*Document:*
--------

Documents relating to the Ute Indians and the Unitarians

Recently, people in the United States have been taking the month of September to reflect on the wrongs perpetrated against the indigenous peoples by the U.S. government and citizens.

(And yes, the perpetrators of wrongs against Native Americans were nearly all White, which means that Ron DeSantis doesn’t want this material taught in the Florida public schools because it might make some White kids feel ashamed of their race. More than 20 other U.S. states have laws similar to Ron DeSantis’s law in Florida, which means that this blog post is officially and legally banned in schools in more than one third of the U.S. But I digress….)

After the Civil War, various religious groups were assigned to Native American groups. The Christian religion, especially Protestant Christianity, was considered a “civilizing force,” a means by which White settlers could maintain control over Native peoples by forcibly integrating them into White culture. The Unitarians were still considered Christians in the 1870s (we got kicked out of the Christian club after 1900), and as a small denomination we were assigned “the Utes of Colorado,” a group of Native nations then living in Colorado, later forcibly removed to Utah. The Unitarians considered this “mission work,” a way of spreading the Unitarian religion through good works among non-White (and therefore less “civilized”) persons; and they classed it with the Unitarian mission in Kolkata, India, and the mission work done among African Americans in the Deep South.

--------

*Given task 1:* List the mission efforts that the post says the Unitarians grouped together as "mission work."
*Given task 2:* According to the post, which month have people in the United States recently been using to reflect on wrongs done to Indigenous peoples?
*Given task 3:*
Based on the post, mark each statement yes or no:
(a) More than 20 other U.S. states have laws like Florida's.
(b) The Unitarians were a large denomination at the time.
(c) The Utes were later forcibly moved from Colorado to Utah.

--------

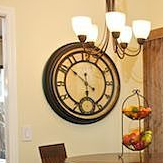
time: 5:51
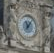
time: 11:05
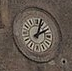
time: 2:02
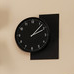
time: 2:07
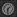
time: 1:32
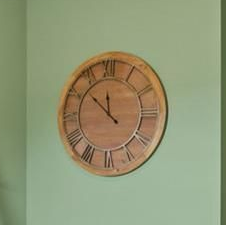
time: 11:51
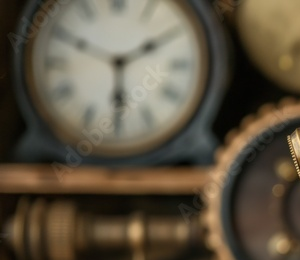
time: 5:49
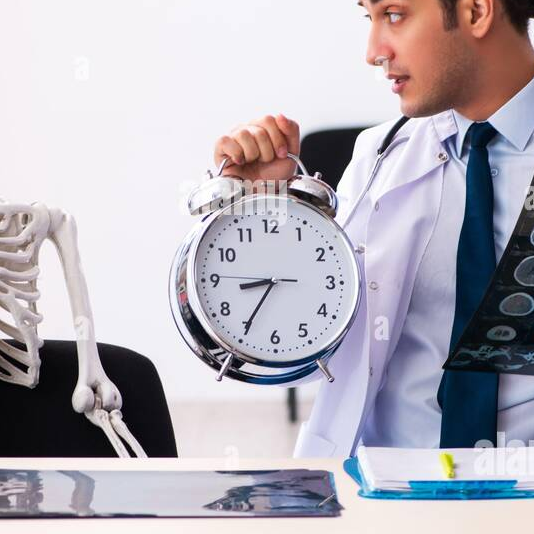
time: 8:35
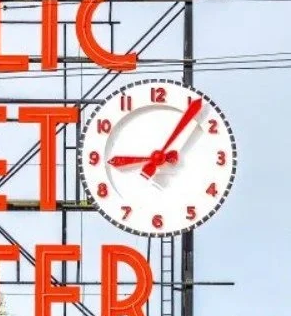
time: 9:06
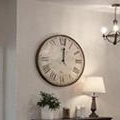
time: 12:01
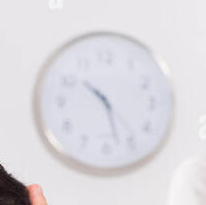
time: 10:27
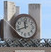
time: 11:41
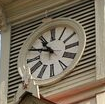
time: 10:48
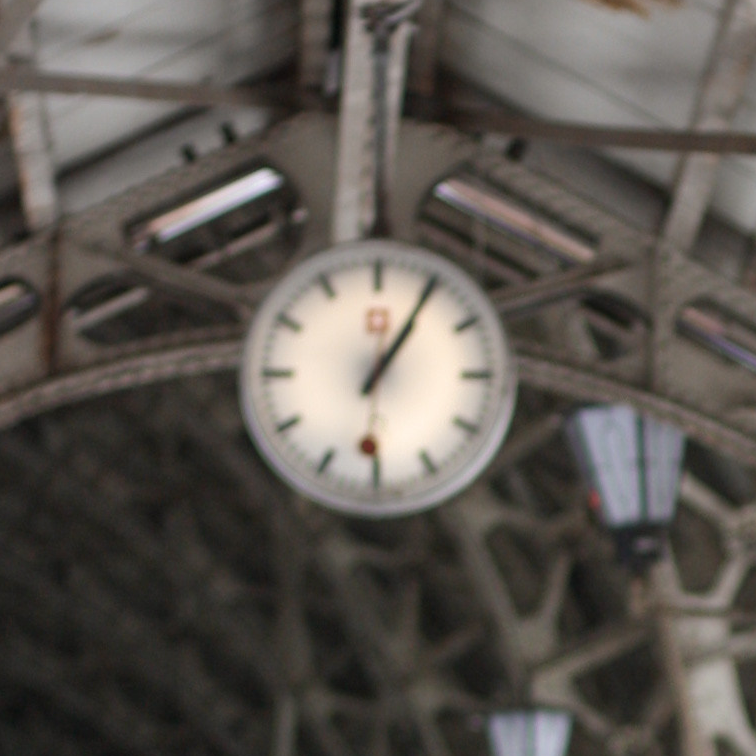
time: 1:05
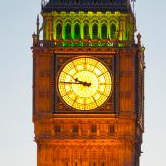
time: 9:45
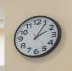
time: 2:05
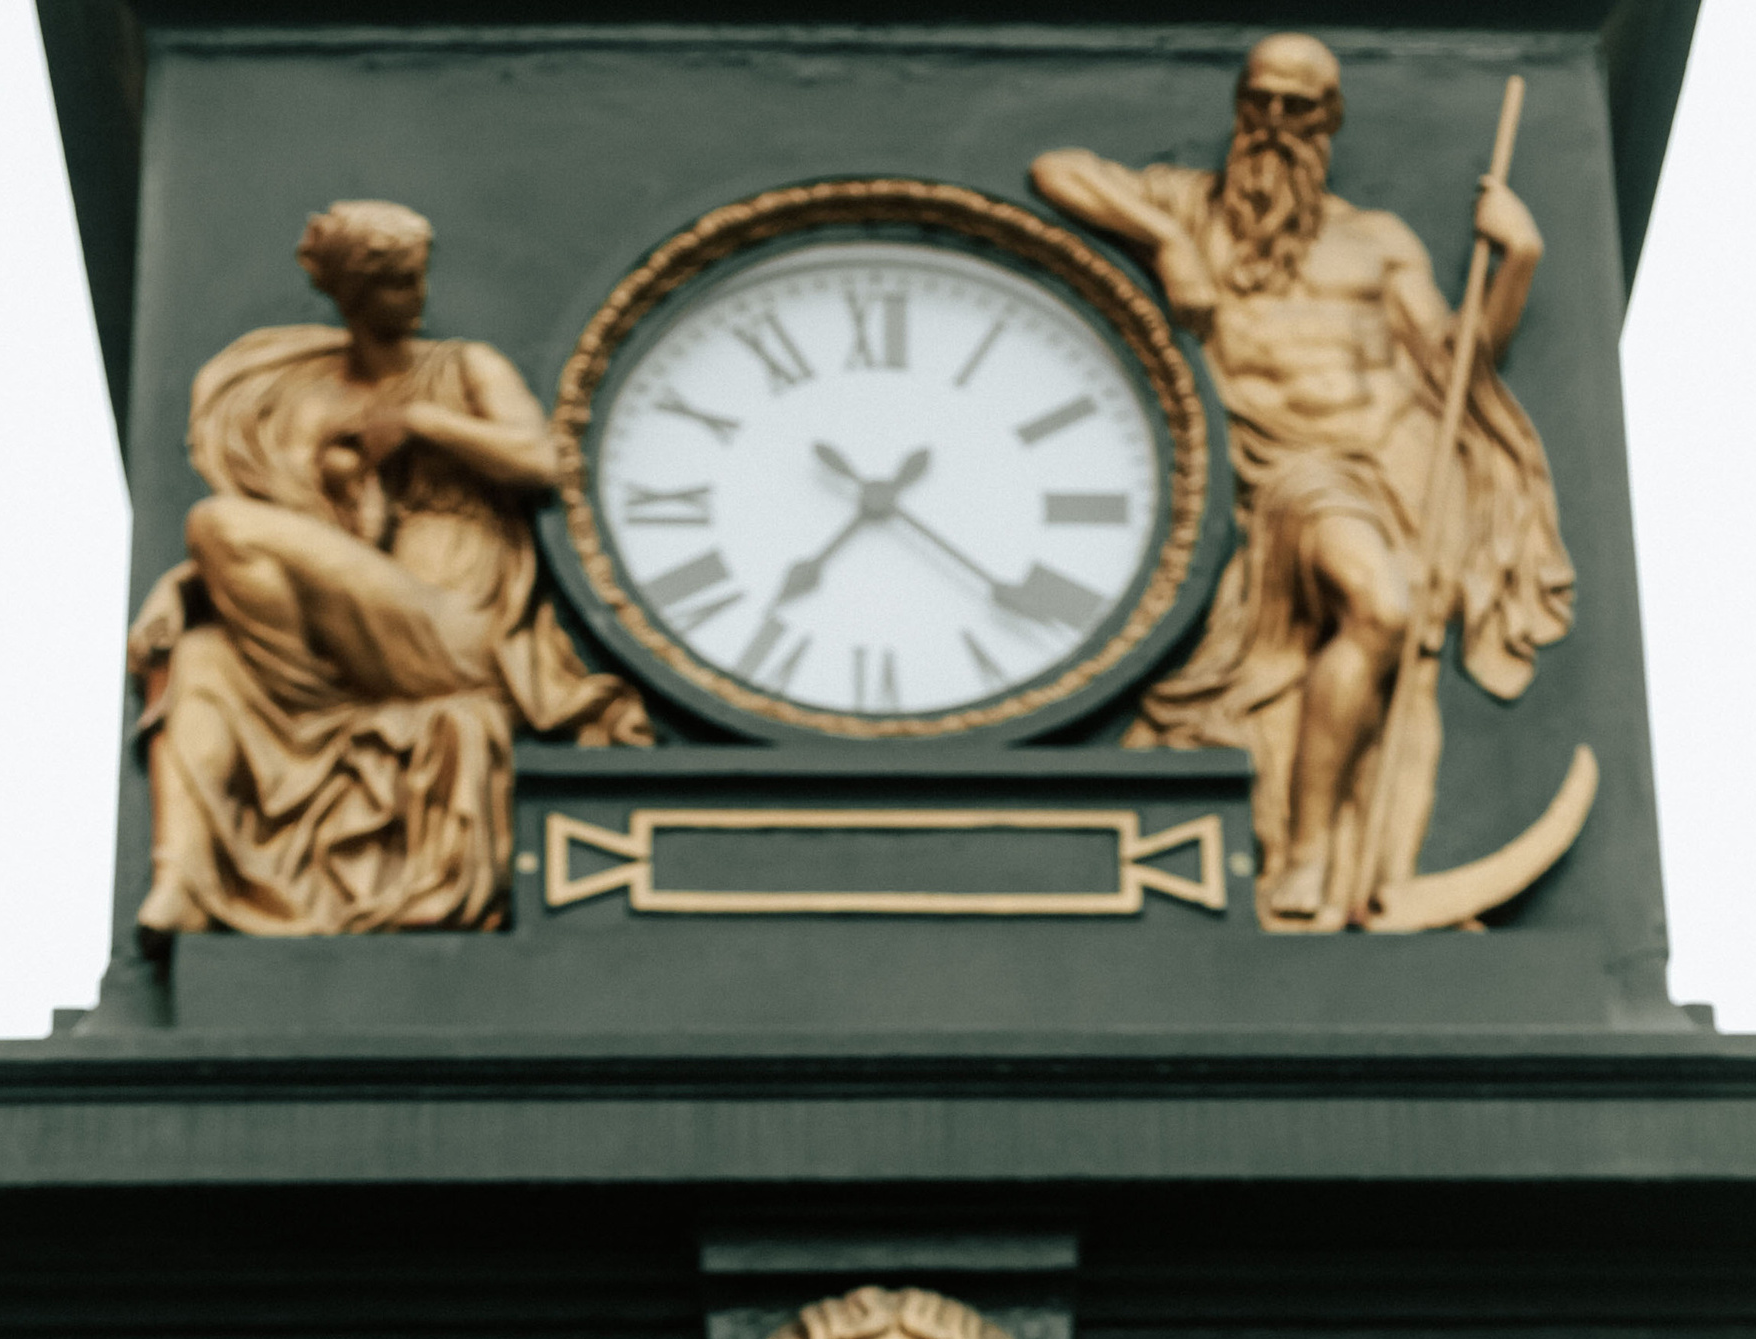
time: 7:21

--------

*Exercise result 1:*
- The work among the Utes of Colorado
- The Unitarian mission in Kolkata, India
- The mission work among African Americans in the Deep South

*Exercise result 2:* September

*Exercise result 3:*
(a) Yes: "More than 20 other U.S. states have laws similar to Ron DeSantis’s law in Florida"
(b) No: "as a small denomination we were assigned “the Utes of Colorado,”"
(c) Yes: "a group of Native nations then living in Colorado, later forcibly removed to Utah"